Wie kommt man da herum? Indem man den I-Effekt herstellt. Der erste Schritt ist der, daß man Menschen ermöglicht, den Klimawandel in persönliche Erfahrungen zu übersetzen. Daher kommt zum Beispiel die Rolle solcher Katastrophenfilme wie The Day After Tomorrow. Obwohl aus physikalischer Sicht der Film humoristisch wirkt, weil die dort geschilderten Ereignisse in der von Hollywood geforderten dramatischen Geschwindigkeit gar nicht ablaufen könnten, ist er für manche Menschen die Möglichkeit, spröde Darstellungen der Klimaforscher in persönliche Bilder von Verlust und Flucht umzusetzen. In die gleiche Kerbe schlagen Bilder von verstorbenen Eisbären, obwohl auch hier die Wahrheit weitaus komplizierter ist. Diese Art, Klimawandel mit einem hohen I-Effekt zu versehen, ist aber im hohen Grade angreifbar, weil es davon lebt, daß man die Wahrheit vergröbert oder sogar beiseite läßt, nur um den Punkt zu machen.
Die zweite Möglichkeit ist es, gar nicht so sehr über den Klimawandel zu reden, sondern über direktere Folgen unseres Energieverbrauchs. Die hohen Benzinpreise z.B. sind eine direkte Folge davon, daß die Welt mehr Öl verbrennt, als sie auf Dauer bereitstellen kann. Je früher man aus dem Verbrennen von Öl aussteigt, desto schneller macht man sich frei von den Folgen solcher Preisschocks. Man kann auch über den Zustand unserer Weltmeere reden, die durch unsere CO2-Emissionen langsam sauer werden. Da droht uns ein Zusammenbruch bestimmter Arten kleiner Meereslebewesen mit Kalkschalen, die im sauren Milieu nicht mehr wachsen können. Die fehlen in der Nahrungskette und plötzlich werden viele Arten von Meerfisch zu unbezahlbaren Delikatessen. Helfen könnten hier auch die lange Reihe von Daten darüber, wie sich weltweit Vegetationszeiten, Lebensräume oder Wasserverfügbarkeit aufgrund des Klimawandels bereits verändert haben. Es gibt dazu einen Artikel in Nature, über den z.B. hier Joseph Romm berichtet.

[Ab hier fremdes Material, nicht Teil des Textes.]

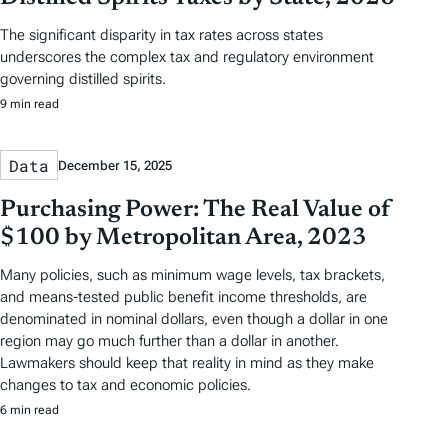
The significant disparity in tax rates across states
underscores the complex tax and regulatory environment
governing distilled spirits.
9 min read
Data
December 15, 2025
Purchasing Power: The Real Value of
$100 by Metropolitan Area, 2023
Many policies, such as minimum wage levels, tax brackets,
and means-tested public benefit income thresholds, are
denominated in nominal dollars, even though a dollar in one
region may go much further than a dollar in another.
Lawmakers should keep that reality in mind as they make
changes to tax and economic policies.
6 min read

Wir müssen uns aber immer im klaren darüber sein, daß es in der Natur des Klimawandels liegt, daß wir hier von Veränderungen sprechen, die über lange Zeiträume erfolgen. Was wir machen, entscheidet darüber, wie unsere Kinder und Enkel leben. Es ist ein OPP. Den I-Effekt können wir erst dann steigern, wenn wir uns permanent bewußt machen, wie das Leben unserer Kinder und Enkel aussehen wird in einer Welt, in der Lebensraum knapp wird, darum gekämpft werden muß und Klimaflüchtlinge unsteuerbar über Staatsgrenzen fluten, weil z.B. Bangladesh in den Fluten versinkt.